Assignment: Only certain lines below are wanted: those starting at the line containing "neck: (178, 352)" and ending at the line containing "left back paw: (660, 610)", both included, each retyped exactly.

Records for this exercise:
>>>>
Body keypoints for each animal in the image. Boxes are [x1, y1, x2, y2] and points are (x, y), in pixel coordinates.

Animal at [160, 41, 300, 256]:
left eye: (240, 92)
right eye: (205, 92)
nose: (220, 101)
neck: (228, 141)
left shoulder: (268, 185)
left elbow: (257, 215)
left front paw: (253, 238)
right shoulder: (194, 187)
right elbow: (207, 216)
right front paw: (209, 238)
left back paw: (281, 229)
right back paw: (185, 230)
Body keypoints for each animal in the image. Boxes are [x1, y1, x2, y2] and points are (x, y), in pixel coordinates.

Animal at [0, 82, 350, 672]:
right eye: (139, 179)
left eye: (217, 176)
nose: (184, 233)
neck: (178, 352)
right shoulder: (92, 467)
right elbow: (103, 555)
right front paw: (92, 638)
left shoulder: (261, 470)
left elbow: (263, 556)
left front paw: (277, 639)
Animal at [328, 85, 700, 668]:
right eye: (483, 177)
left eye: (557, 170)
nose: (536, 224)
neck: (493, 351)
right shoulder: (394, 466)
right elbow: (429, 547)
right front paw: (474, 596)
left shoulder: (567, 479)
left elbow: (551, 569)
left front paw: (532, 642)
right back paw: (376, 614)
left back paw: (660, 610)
<<<<
>>>>
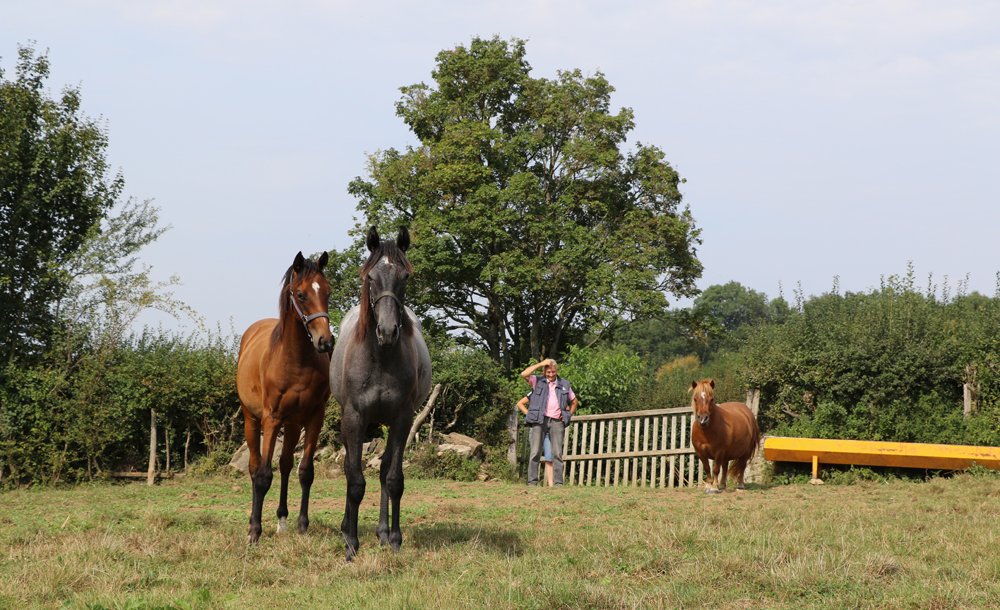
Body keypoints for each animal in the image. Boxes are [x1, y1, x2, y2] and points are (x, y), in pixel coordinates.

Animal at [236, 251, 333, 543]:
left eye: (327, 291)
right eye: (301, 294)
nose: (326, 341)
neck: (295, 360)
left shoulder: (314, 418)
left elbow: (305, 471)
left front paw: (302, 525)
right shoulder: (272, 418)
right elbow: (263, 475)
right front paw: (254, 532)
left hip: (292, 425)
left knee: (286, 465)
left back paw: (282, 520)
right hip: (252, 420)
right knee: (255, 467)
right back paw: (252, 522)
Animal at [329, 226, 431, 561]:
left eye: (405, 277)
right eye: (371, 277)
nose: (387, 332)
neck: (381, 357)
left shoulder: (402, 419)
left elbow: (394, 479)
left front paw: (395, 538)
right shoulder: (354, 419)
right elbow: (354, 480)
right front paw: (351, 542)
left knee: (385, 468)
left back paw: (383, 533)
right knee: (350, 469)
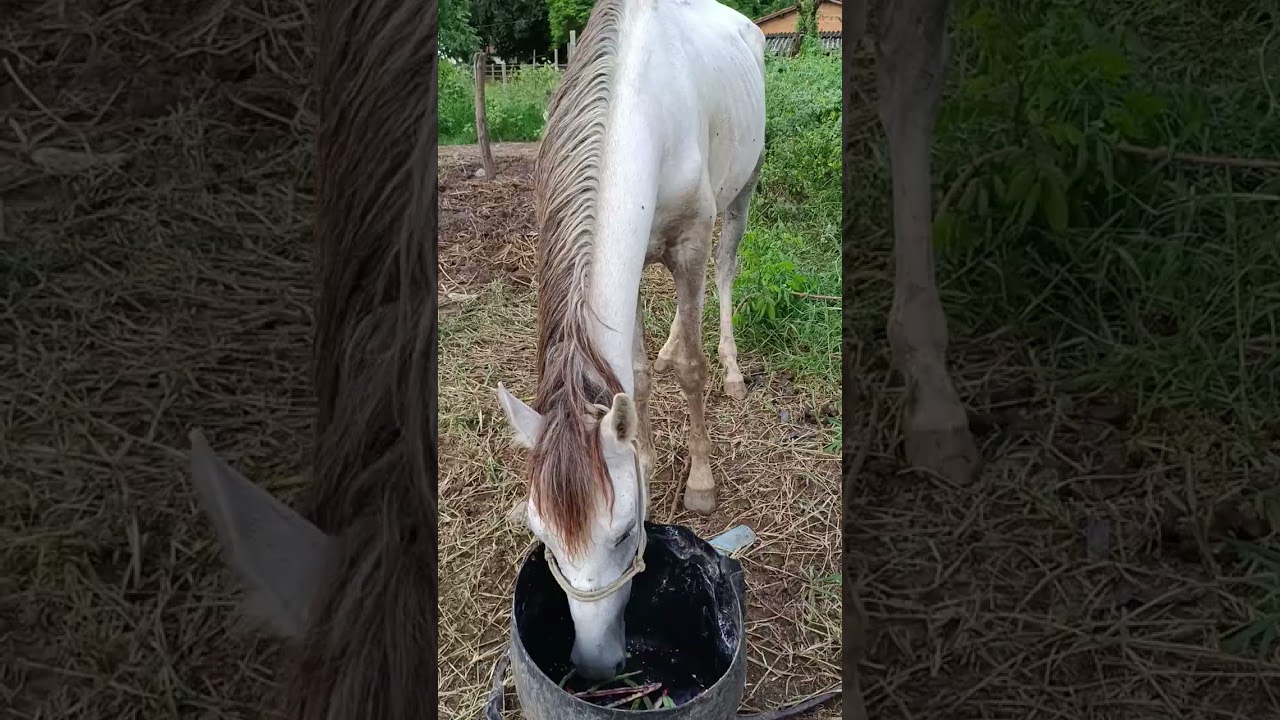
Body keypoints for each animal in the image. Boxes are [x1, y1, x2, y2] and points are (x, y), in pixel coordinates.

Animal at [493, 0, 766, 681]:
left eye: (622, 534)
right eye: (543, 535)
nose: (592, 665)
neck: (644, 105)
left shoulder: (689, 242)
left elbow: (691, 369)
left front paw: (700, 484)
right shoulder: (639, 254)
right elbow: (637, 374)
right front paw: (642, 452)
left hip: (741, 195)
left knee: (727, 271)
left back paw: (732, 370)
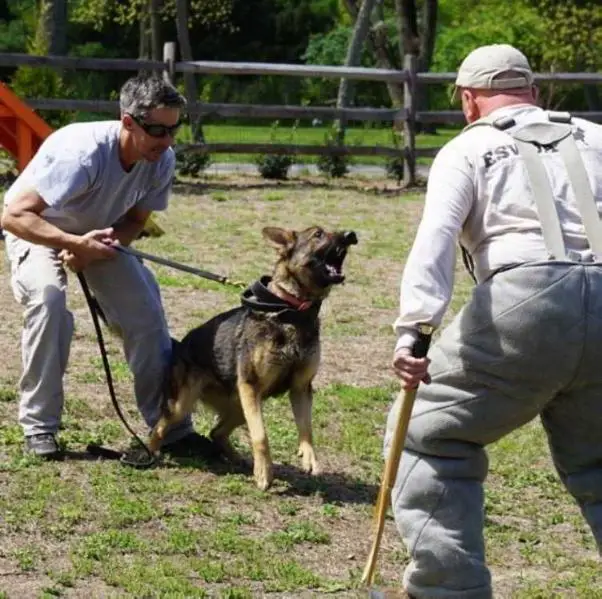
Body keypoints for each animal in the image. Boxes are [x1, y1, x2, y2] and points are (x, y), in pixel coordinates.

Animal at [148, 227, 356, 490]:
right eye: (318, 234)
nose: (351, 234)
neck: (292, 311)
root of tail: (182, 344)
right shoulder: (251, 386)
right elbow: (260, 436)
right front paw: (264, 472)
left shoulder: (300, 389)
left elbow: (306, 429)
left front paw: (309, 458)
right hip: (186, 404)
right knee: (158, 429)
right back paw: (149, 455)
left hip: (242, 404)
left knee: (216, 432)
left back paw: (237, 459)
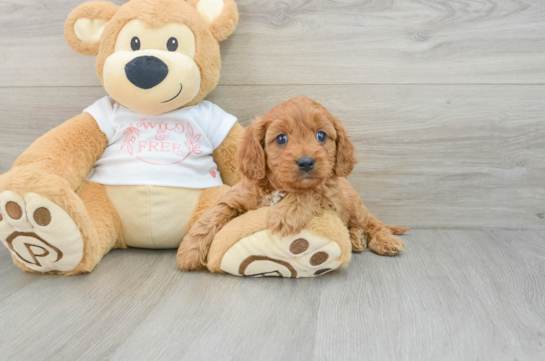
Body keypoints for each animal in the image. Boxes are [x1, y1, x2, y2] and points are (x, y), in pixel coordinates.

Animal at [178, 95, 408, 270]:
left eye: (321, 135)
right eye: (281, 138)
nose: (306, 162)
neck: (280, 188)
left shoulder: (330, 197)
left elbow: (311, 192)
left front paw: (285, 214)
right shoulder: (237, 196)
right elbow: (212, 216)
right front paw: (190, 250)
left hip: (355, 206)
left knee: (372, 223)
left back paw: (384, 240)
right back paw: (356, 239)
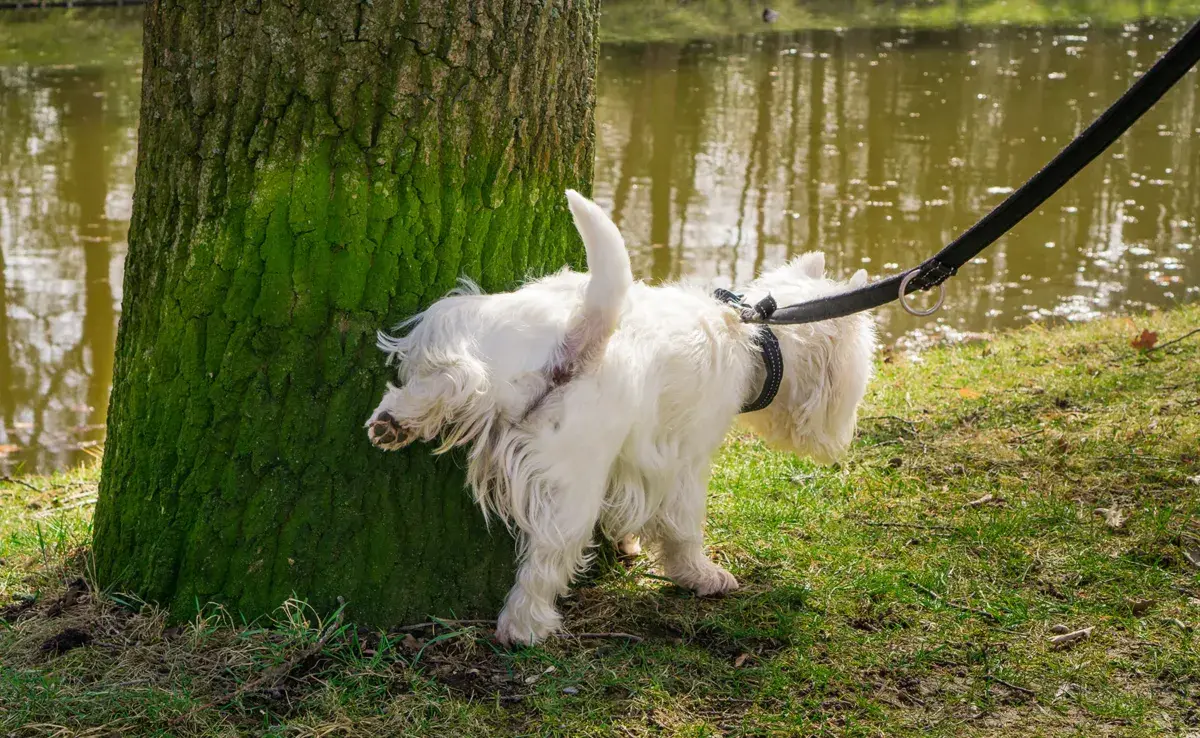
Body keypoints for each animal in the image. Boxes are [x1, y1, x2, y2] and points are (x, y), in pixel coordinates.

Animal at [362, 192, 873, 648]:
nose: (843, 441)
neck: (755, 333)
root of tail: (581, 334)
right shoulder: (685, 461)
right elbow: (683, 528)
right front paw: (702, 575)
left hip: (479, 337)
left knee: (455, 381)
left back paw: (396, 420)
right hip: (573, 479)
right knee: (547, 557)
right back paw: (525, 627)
<<<<
>>>>
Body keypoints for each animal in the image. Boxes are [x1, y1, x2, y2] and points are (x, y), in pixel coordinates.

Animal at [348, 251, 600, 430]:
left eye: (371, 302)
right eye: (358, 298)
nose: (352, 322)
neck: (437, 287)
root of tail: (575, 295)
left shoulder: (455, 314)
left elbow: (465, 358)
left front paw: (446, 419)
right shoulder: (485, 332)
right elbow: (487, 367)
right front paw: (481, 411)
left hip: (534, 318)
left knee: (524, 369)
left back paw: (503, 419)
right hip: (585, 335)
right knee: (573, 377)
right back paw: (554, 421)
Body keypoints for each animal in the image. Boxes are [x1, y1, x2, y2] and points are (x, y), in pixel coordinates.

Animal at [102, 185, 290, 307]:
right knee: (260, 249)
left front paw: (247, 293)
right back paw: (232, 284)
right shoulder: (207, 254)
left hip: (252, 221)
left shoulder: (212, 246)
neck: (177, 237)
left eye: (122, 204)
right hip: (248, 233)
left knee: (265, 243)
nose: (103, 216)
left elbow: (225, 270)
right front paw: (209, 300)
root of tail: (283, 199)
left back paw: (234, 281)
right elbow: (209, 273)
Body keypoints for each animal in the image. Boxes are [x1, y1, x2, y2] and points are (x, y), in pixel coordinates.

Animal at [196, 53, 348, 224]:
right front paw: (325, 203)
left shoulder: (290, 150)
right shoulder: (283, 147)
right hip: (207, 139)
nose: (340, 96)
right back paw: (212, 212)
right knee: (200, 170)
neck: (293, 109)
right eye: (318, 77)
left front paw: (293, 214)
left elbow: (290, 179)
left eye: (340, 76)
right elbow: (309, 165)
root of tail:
<<<<
Worked solution:
neck: (178, 352)
right shoulder: (92, 467)
right elbow: (103, 555)
right front paw: (92, 638)
left shoulder: (261, 470)
left elbow: (263, 556)
left front paw: (277, 639)
Animal at [328, 85, 700, 668]:
right eye: (483, 177)
left eye: (557, 170)
nose: (536, 224)
neck: (493, 351)
right shoulder: (394, 466)
right elbow: (429, 547)
right front paw: (474, 596)
left shoulder: (567, 479)
left elbow: (551, 569)
left front paw: (532, 642)
right back paw: (376, 614)
left back paw: (660, 610)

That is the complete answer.